━━━━━ 本文 ━━━━━

すみれ通信 CATE01
すみれ通信
すみれ通信2018年10月号
秋は食べ物がおいしく、食事が楽しい季節ですね。プリプリのエビ、シャキシャキのレタス、コシのあるうどん、パリパリのお煎餅など。ところで、これらの食感はどうやって感じているのでしょうか。
歯自体は食感を感じることはできません。では歯の神経?それとも歯茎や舌でしょうか。
正解は、歯根膜(しこんまく)です。歯根膜とは、歯の根っこと歯槽骨を結びつける0.5mmほどの繊維性のとても薄い膜です。歯にかかる力を吸収・緩和し、歯に加わる力が直接歯槽骨に伝わるのを和らげるクッションの働きをしています。この薄い膜に、ミクロン単位の厚みまで感じることができる人体で最も鋭敏な神経が張り巡らされています。私たちは、この薄い膜に加わる力の圧力を感じて、食べ物の食感を楽しむことが出来るのです。しかし、歯根膜は歯を失うと一緒になくなってしまいます。総入れ歯になってしまうと、もう食感を取り戻すことは出来ないのです。
食べることは生きること。いくつになっても食事を楽しめる様に、日々の歯磨きを丁寧に。そして
当院でのクリーニングを受け、虫歯や歯周病のない健康なお口を目指しましょう。
もしも歯を失ったらどんな治療法があるの?
★歯を失うとどうなるの!?

━━━━━ 提供された行 ━━━━━

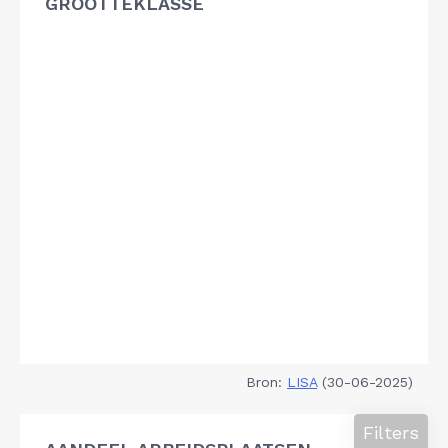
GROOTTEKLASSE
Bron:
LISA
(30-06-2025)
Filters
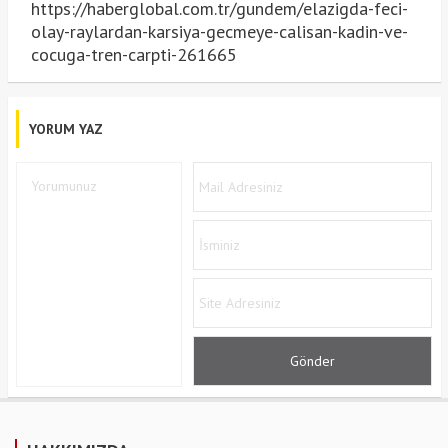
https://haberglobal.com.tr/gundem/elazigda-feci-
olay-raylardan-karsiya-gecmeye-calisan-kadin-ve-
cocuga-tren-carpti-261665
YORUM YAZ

━━━━━
━━━━━ 提供された行 ━━━━━

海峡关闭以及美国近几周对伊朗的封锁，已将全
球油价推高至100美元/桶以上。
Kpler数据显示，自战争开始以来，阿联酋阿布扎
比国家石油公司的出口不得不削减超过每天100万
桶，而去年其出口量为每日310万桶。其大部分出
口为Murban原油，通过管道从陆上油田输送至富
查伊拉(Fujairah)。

━━━━━

■ 作業内容: 歯の食感に関する本文から「歯根膜とは、歯の根っこと歯槽骨を結びつける0.5mmほどの繊維性のとても薄い膜です。」という一文を英語に訳してください。 これらの行は本件とは一切関係がありません。

■ 解答: The periodontal ligament is a very thin fibrous membrane, about 0.5 mm thick, that connects the root of a tooth to the alveolar bone.